Transcribed page text
■ ■ ■ ■ ■ ■ ■

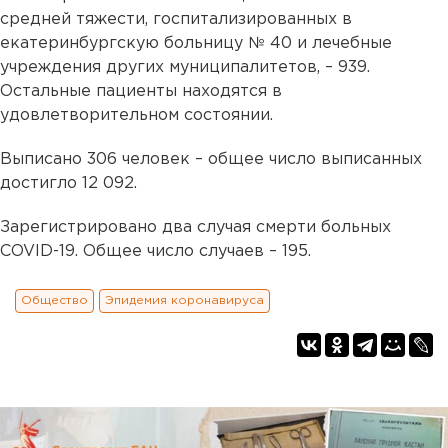
средней тяжести, госпитализированных в
екатеринбургскую больницу № 40 и лечебные
учреждения других муниципалитетов, – 939.
Остальные пациенты находятся в
удовлетворительном состоянии.
Выписано 306 человек – общее число выписанных
достигло 12 092.
Зарегистрировано два случая смерти больных
COVID-19. Общее число случаев – 195.
Общество
Эпидемия коронавируса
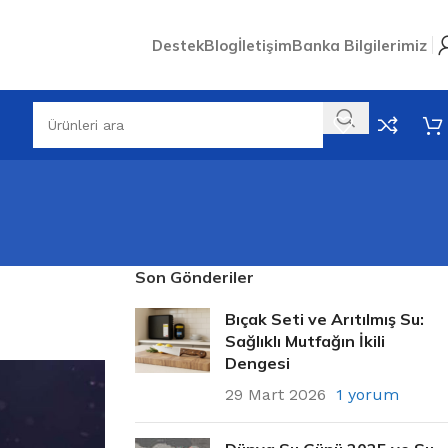
Destek
Blog
İletişim
Banka Bilgilerimiz
Son Gönderiler
Bıçak Seti ve Arıtılmış Su:
Sağlıklı Mutfağın İkili
Dengesi
29 Mart 2026
1 yorum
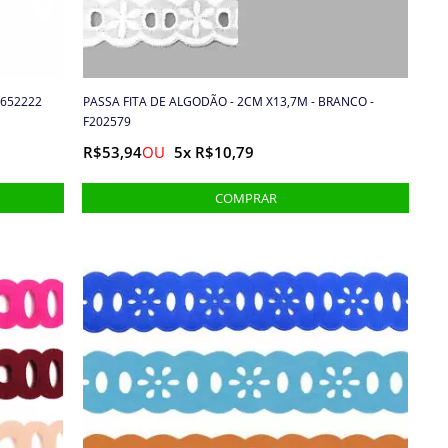
 652222
PASSA FITA DE ALGODÃO - 2CM X13,7M - BRANCO -
F202579
R$53,94
5x R$10,79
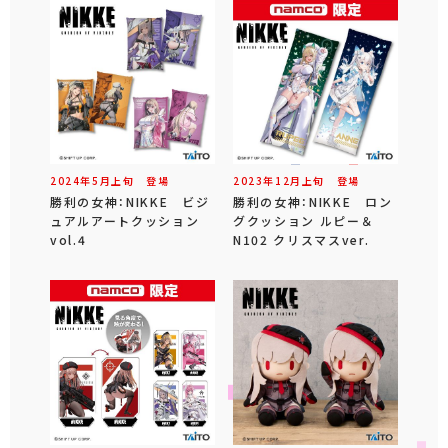
2024年
5
月
上旬
登場
2023年
12
月
上旬
登場
勝利の女神：NIKKE ビジ
勝利の女神：NIKKE ロン
ュアルアートクッション
グクッション ルピー＆
vol.4
N102 クリスマスver.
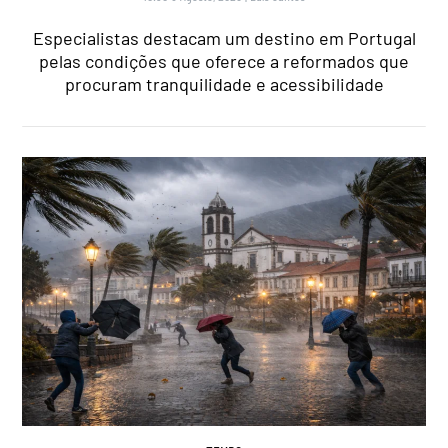
Especialistas destacam um destino em Portugal
pelas condições que oferece a reformados que
procuram tranquilidade e acessibilidade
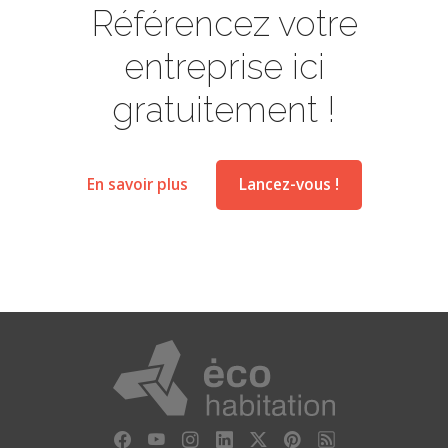
Référencez votre
entreprise ici
gratuitement !
En savoir plus
Lancez-vous !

■ ■ ■ ■ ■ ■ ■

EXERCISE PROMPT
Copy the text of every entry above line for line, without changing anything. Leave the pictures out of your answer.

SOLUTION TO THE PROBLEM
средней тяжести, госпитализированных в
екатеринбургскую больницу № 40 и лечебные
учреждения других муниципалитетов, – 939.
Остальные пациенты находятся в
удовлетворительном состоянии.
Выписано 306 человек – общее число выписанных
достигло 12 092.
Зарегистрировано два случая смерти больных
COVID-19. Общее число случаев – 195.
Общество
Эпидемия коронавируса
Destek
Blog
İletişim
Banka Bilgilerimiz
Son Gönderiler
Bıçak Seti ve Arıtılmış Su:
Sağlıklı Mutfağın İkili
Dengesi
29 Mart 2026
1 yorum
 652222
PASSA FITA DE ALGODÃO - 2CM X13,7M - BRANCO -
F202579
R$53,94
5x R$10,79
2024年
5
月
上旬
登場
2023年
12
月
上旬
登場
勝利の女神：NIKKE ビジ
勝利の女神：NIKKE ロン
ュアルアートクッション
グクッション ルピー＆
vol.4
N102 クリスマスver.
Especialistas destacam um destino em Portugal
pelas condições que oferece a reformados que
procuram tranquilidade e acessibilidade
Référencez votre
entreprise ici
gratuitement !
En savoir plus
Lancez-vous !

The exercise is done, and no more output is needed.